Repeat, exactly and in full, the lines of the listing below, but without any pictures.
+---+
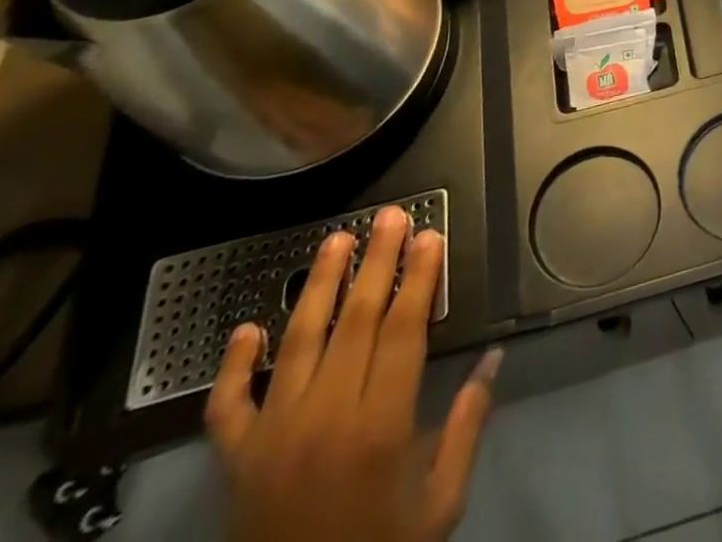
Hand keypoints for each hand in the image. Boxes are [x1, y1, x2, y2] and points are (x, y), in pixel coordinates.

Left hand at [206, 206, 500, 541]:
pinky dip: (232, 367)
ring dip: (318, 287)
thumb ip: (467, 426)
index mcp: (380, 426)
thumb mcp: (441, 504)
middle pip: (354, 321)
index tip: (430, 236)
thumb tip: (494, 359)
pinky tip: (246, 329)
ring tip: (335, 241)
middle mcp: (325, 419)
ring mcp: (273, 438)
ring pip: (297, 344)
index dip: (419, 278)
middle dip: (376, 263)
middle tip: (390, 217)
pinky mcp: (236, 462)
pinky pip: (227, 406)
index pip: (403, 330)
+---+
(Answer box):
Hand keypoints for each hand in the image. Boxes are [x1, y1, x2, y2] and points are (x, y), in pixel coordinates.

Left hand at [206, 206, 500, 541]:
pinky dip: (232, 367)
ring dip: (318, 287)
thumb ip: (467, 426)
index mcp: (380, 426)
thumb mcp: (441, 504)
middle pip: (354, 321)
index tip: (430, 236)
thumb tip: (494, 359)
pinky tip: (246, 329)
ring tip: (335, 241)
middle mcp: (325, 419)
ring mcp: (273, 438)
ring pip: (297, 344)
index dip: (419, 278)
middle dip: (376, 263)
middle tip: (390, 217)
pinky mcp: (236, 462)
pinky pip: (227, 406)
index pip: (403, 330)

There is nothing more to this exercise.